The novel antibody-drug conjugate izalontamab brengitecan (also referred to as iza-bren, BL-B01D1) in combination with osimertinib induced a response in all patients with locally advanced or metastatic non–small cell lung cancer (NSCLC) and EGFR-sensitizing mutations treated with the combination in the first-line setting. These findings from a phase II trial were presented at the International Association for the Study of Lung Cancer 2025 World Conference on Lung Cancer (WCLC; Abstract OA10.04).
“These results are remarkable and suggest that this combination could offer a potentially transformative first-line treatment option for EGFR-mutant NSCLC,” stated presenting author Fei Zhou, MD, PhD, Associate Chief Physician, Shanghai East Hospital, Shanghai, China. “Importantly, the regimen was also manageable from a safety perspective.”
Background and Study Methods
Izalontamab brengitecan is a first-in-class antibody-drug conjugate that comprises an EGFR × HER3 bispecific antibody conjugated to a novel topo-I inhibitor payload through a stable tetrapeptide-based cleavable linker.

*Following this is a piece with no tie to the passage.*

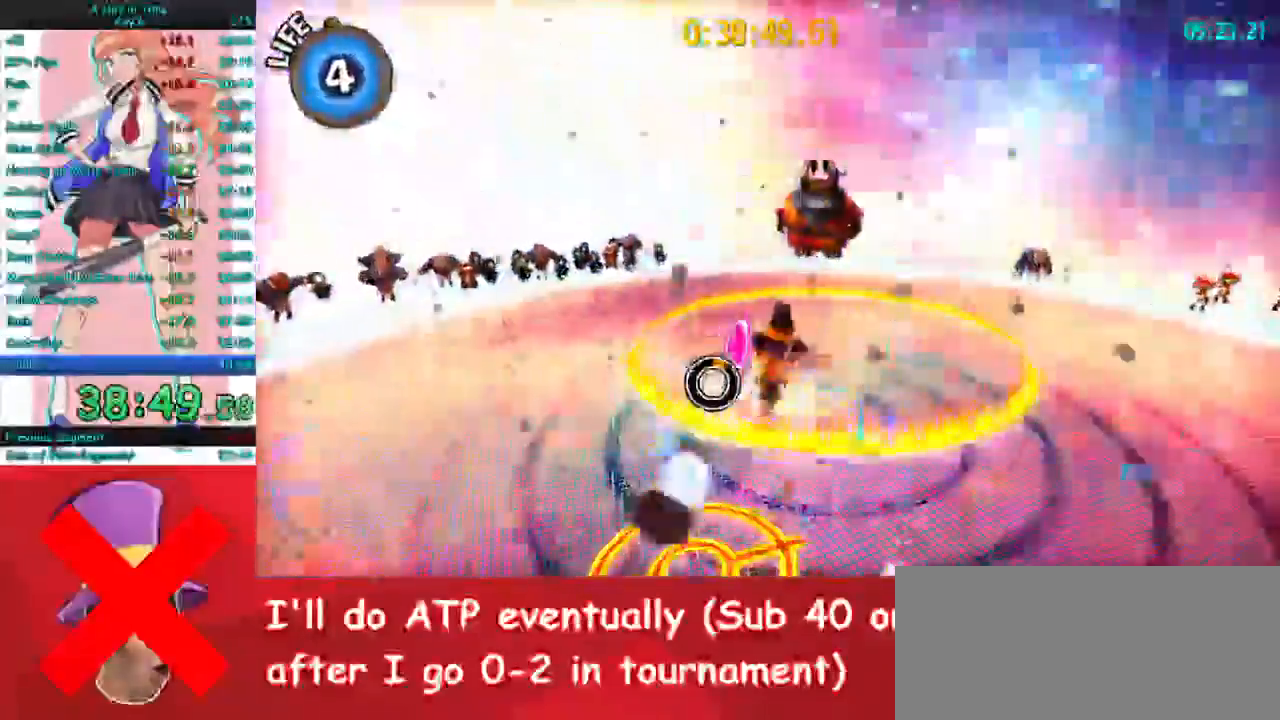
{"keys": ["w"], "mouse": [], "events": [[167, "d", "down"], [300, "d", "up"], [333, "d", "down"], [433, "d", "up"]]}
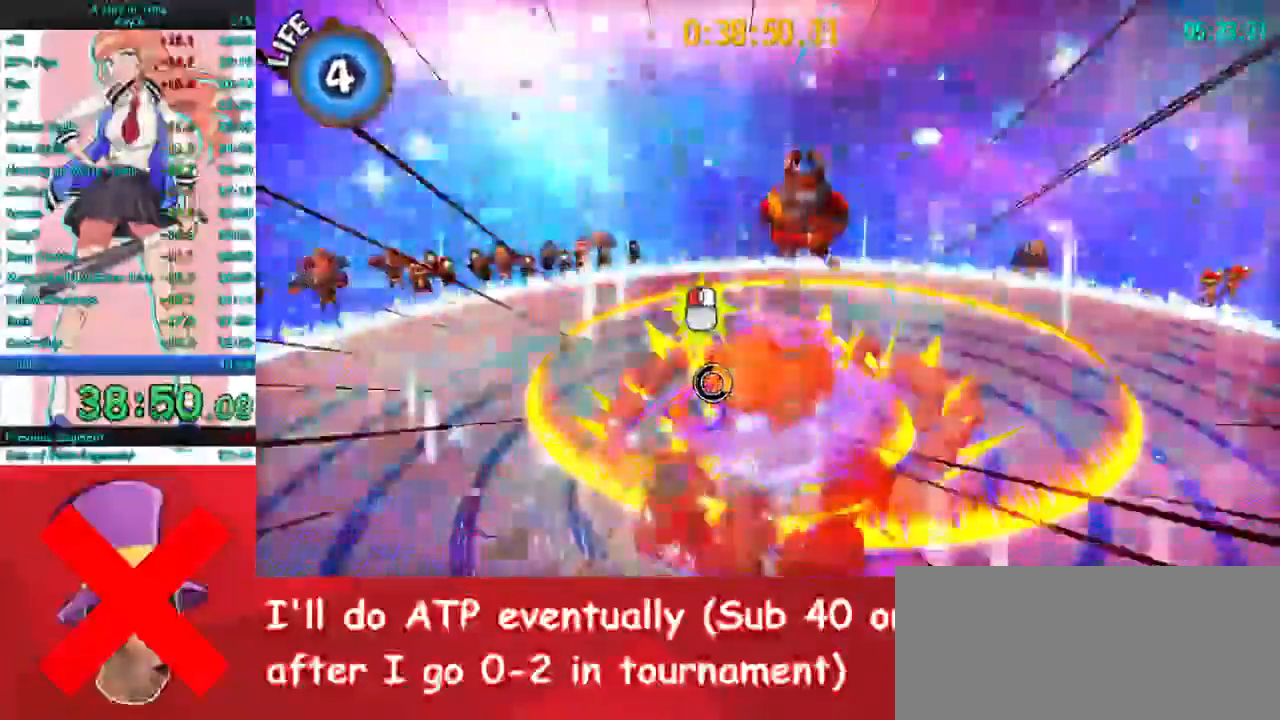
{"keys": ["w"], "mouse": [], "events": [[100, "d", "down"], [300, "d", "up"]]}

The phase II study enrolled 154 patients with locally advanced or metastatic NSCLC with EGFR-sensitizing mutations. All patients had an Eastern Cooperative Oncology Group performance status of 0 or 1 and were treatment-naive.
Patients were treated across two separate dosing schedules for izalontamab brengitecan. The majority of patients received izalontamab brengitecan on days 1 and 8 of every 3-week cycle, at doses from 2.2 mg/kg to 2.75 mg/kg, in combination with 80 mg daily of osimertinib. The remaining patients received izalontamab brengitecan on day 1 only of the every-3-week cycle, at either 4.0 mg/kg or 4.5 mg/kg, with the same dose of osimertinib.
At the time of the presentation, 111 patients were continuing on treatment in the study.
Key Study Findings
Across all patients treated with the combination regimen, the objective response rate was 84.4% (95% confidence interval [CI] = 77.7%–89.8%), with confirmed responses in 80.5% (95% CI = 73.4%–86.5%). At 12 months, the progression-free survival rate was 86.5% (95% CI = 79.7%–91.2%), and the overall survival rate was 95.9% (95% CI = 91.2%–98.2%).
Patients treated with izalontamab brengitecan at 2.5 mg/kg on days 1 and 8 of every 3-week cycle had an objective response rate of 100% (95% CI = 91.2%–100.0%); the confirmed objective response rate was 95.0% (95% CI = 83.1%–99.4%). At a median follow-up of 12.5 months for progression-free survival and 12.8 months for overall survival, the 1-year rates for progression-free survival and overall survival were 92.1% (95% CI = 77.5%–97.4%) and 94.8% (95% CI = 80.7%–98.7%), respectively. The median duration of response and median progression-free survival have not yet been reached in this subgroup.
The majority of treatment-related adverse events were hematologic, including anemia (91.9%), neutropenia (91.1%), leukopenia (91.1%), and thrombocytopenia (75.6%). Common nonhematologic treatment-related events included nausea, stomatitis, decreased appetite, vomiting, diarrhea, asthenia, transaminase increases, hypokalemia, hypoalbuminemia, weight loss, rash, and alopecia.
Grade 3 or higher treatment-related toxicities were infrequent and mostly hematologic; these events could be treated with standard supportive measures such as dose reductions and growth factor support. Of note, two cases of interstitial lung disease were observed in the study (one grade 2 and one grade 3). A total of 13% of patients discontinued treatment with izalontamab brengitecan because of treatment-related adverse events.
“Iza-bren in combination with osimertinib has demonstrated promising activity with a manageable safety profile in first-line EGFR-mutated patients [with NSCLC],” Dr. Zhou reported.
A phase III trial is ongoing in China with izalontamab brengitecan at 2.5 mg/kg on days 1 and 8 of an every-3-week cycle in combination with osimertinib as a first-line treatment for patients with EGFR-mutant NSCLC.
Disclosure: For full disclosures of the study authors, visit abstractsonline.com.